* **Problem to solve**: Copy, from the material below, each line that contains the word "nhân".

* **Extracted material**:
+---+

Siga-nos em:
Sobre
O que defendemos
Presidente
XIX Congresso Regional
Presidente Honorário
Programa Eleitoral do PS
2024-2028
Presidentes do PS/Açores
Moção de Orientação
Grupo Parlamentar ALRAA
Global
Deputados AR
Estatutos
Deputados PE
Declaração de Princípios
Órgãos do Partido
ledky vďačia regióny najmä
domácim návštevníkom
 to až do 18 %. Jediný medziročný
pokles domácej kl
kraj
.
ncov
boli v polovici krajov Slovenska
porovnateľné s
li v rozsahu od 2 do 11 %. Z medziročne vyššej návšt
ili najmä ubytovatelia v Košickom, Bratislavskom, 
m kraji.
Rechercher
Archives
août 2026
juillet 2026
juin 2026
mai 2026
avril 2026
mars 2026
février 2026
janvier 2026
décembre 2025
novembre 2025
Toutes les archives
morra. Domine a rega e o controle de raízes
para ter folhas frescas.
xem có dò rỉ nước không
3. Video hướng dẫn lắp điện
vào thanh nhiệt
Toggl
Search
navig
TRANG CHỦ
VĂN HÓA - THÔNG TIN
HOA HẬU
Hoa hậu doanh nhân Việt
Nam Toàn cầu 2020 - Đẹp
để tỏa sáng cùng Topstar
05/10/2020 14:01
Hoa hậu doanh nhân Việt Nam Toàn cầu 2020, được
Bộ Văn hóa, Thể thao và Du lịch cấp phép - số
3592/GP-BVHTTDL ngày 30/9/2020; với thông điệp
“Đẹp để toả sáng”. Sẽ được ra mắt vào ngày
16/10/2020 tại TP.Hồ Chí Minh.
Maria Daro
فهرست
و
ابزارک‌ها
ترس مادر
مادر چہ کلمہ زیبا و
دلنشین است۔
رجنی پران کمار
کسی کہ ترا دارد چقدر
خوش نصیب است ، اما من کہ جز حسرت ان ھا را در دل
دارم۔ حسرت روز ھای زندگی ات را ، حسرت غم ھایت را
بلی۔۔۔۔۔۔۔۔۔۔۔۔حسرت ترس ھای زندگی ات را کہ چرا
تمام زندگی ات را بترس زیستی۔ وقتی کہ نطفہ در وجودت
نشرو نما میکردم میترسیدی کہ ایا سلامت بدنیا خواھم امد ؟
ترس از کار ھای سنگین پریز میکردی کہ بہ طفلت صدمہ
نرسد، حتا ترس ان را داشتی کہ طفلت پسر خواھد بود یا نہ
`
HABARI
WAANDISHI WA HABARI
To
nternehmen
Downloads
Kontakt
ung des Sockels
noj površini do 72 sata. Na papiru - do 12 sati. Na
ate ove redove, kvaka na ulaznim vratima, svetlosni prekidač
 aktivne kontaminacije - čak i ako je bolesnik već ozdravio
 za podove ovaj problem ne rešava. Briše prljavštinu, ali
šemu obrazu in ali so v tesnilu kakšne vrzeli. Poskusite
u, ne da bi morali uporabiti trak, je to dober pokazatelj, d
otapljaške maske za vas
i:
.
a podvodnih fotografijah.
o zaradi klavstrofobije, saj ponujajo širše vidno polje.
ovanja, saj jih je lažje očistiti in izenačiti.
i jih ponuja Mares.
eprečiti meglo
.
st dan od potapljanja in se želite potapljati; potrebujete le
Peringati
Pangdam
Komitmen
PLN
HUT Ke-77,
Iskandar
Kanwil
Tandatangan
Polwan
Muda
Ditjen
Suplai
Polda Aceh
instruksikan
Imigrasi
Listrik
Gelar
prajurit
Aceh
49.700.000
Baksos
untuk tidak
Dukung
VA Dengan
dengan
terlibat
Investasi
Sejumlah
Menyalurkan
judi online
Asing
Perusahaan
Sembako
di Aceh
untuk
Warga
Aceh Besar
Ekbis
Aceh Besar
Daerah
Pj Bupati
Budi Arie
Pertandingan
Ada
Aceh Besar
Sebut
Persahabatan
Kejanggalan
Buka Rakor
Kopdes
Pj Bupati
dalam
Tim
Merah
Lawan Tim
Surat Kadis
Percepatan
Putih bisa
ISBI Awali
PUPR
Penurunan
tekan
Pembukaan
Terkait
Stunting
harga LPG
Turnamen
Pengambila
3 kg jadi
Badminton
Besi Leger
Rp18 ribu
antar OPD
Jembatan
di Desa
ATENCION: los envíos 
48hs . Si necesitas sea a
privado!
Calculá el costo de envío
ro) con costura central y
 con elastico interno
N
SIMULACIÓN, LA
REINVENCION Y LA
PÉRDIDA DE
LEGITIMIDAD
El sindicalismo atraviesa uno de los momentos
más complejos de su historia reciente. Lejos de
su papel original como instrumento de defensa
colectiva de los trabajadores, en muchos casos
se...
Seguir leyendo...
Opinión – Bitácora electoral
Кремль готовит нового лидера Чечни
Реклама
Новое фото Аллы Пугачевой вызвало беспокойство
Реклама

+---+

* **Response to this task**:
Hoa hậu doanh nhân Việt
Hoa hậu doanh nhân Việt Nam Toàn cầu 2020, được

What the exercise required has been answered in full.